Harriet has now been missing for four decades, presumed dead and long consigned to the police “cold cases” file. But Vanger refuses to die without knowing the answer to the mystery, which for him is unusually insistent: he’s been receiving regular clues that suggest the killer is taunting him.
Vanger’s proposition to Blomkvist: Investigate Harriet’s disappearance and apparent death, under the guise of writing a biography.
Blomkvist has nothing better to do, although he does have a loyal and loving girlfriend in Erika Berger (Robin Wright Penn), his editor at Millennium, whom he’ll leave behind for many months.
But he won’t want for company. Enter Salander, introduced as someone whom her co-workers don’t much like, and for good reasons — and not just because of her fondness for leathers and piercings of every variety.
Salander’s abundant personality disorders, the cause of which are detailed in later chapters of the trilogy, have obliged her to become a ward of the state, under the too-close attention of her oily guardian, Bjurman (Yorick van Wageningen).
A subplot involving Salander’s eye-popping resolution of her status is one of the few areas where Fincher has pushed the violence beyond what Oplev did in the original Dragon Tattoo.
Vanger’s family, described by the patriarch as “the most detestable collection of people that you will ever meet,” should fill the void.
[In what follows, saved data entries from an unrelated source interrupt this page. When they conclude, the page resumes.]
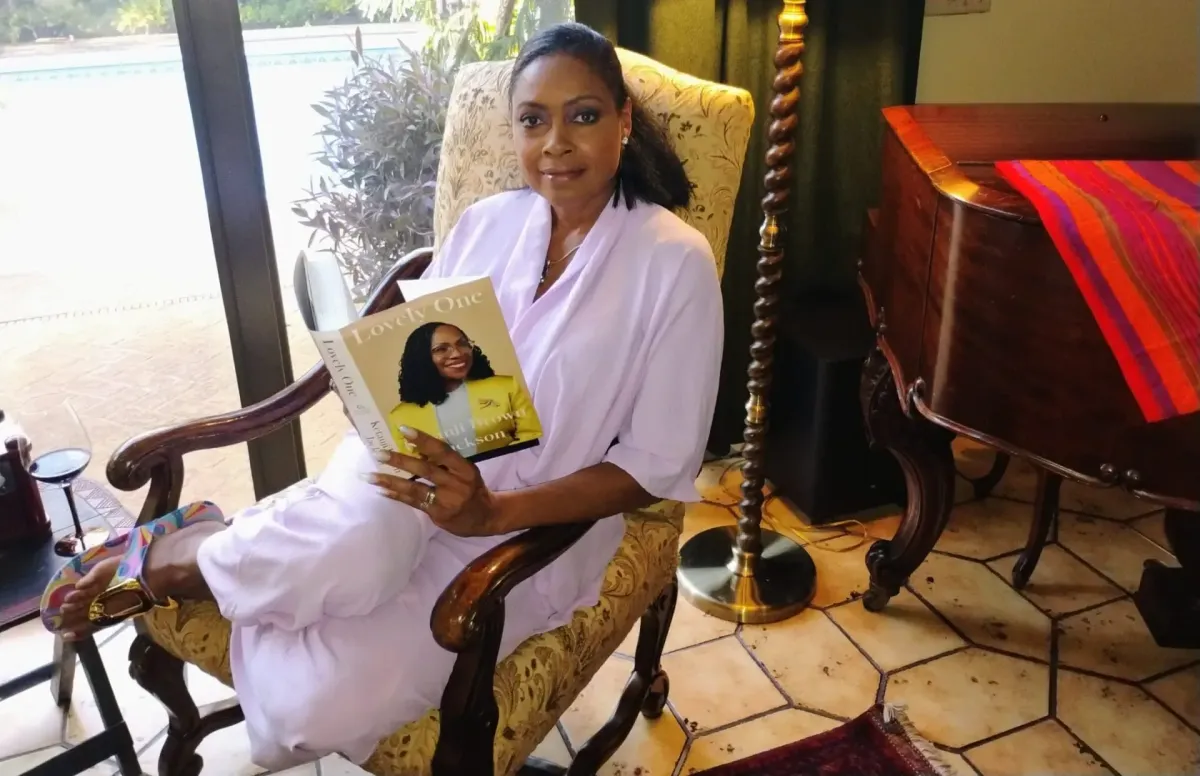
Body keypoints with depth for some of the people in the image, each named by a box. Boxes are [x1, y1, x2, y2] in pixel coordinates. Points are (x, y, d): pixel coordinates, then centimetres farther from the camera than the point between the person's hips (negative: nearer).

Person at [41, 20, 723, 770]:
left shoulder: (674, 261, -10)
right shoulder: (484, 222, 4)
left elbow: (655, 464, -11)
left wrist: (494, 512, -22)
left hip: (533, 535, -2)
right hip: (418, 478, 3)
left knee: (317, 701, -23)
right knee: (353, 538, -35)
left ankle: (170, 566, 3)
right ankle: (180, 556, -5)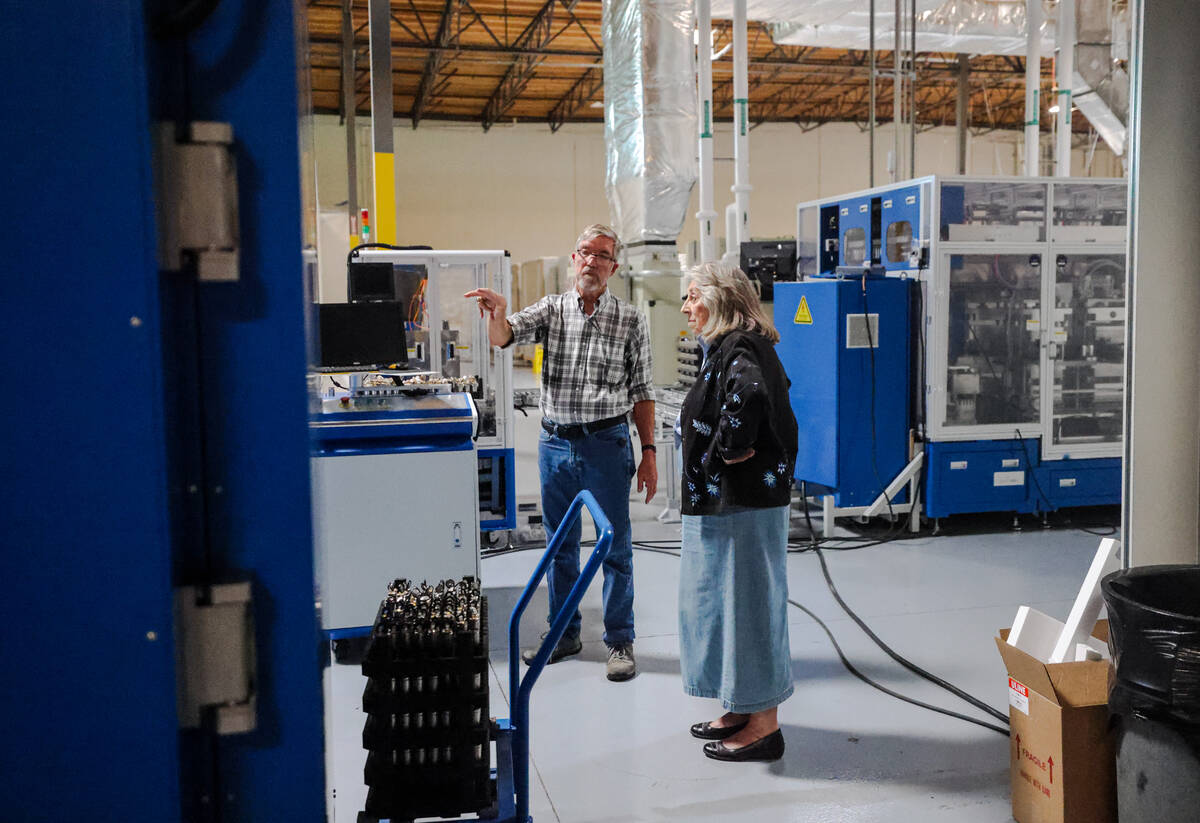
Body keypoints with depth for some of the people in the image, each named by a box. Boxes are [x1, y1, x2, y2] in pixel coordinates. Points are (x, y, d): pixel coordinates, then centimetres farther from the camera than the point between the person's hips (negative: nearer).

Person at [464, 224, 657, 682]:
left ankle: (619, 642, 16)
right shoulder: (551, 310, 4)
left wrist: (648, 451, -2)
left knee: (615, 546, 3)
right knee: (559, 544, 13)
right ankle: (564, 633, 28)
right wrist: (496, 314, -36)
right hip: (555, 442, 3)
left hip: (607, 442, -2)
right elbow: (502, 337, -12)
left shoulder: (630, 321, 0)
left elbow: (641, 391, 2)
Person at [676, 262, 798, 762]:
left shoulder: (740, 348, -17)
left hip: (744, 504, -11)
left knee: (747, 600, -1)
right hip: (722, 501, 11)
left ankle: (764, 726, 11)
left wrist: (730, 449, -25)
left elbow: (749, 394, -38)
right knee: (721, 599, 17)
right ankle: (742, 710, 30)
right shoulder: (726, 347, 15)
Alas, most of them are drier and flatter than a Swedish cracker.
But what could anyone do with eye-rolling material like this? The villain is pointed out very early in the proceedings, something Fincher oddly underlines with a cat-torture scene (the violence happens off screen) that might as well be a flaming arrow of revelation.
But in the incendiary performance by Rooney Mara, one of the year’s best, you have all the incentive you need to drag out the Dragon Tattoo yet again.
Noomi Rapace was great as the original Salander; Mara goes her one better with a performance that is as disturbing and wounded as the character is meant to be.
Peter Howell is a syndicated movie critic for the Toronto Star.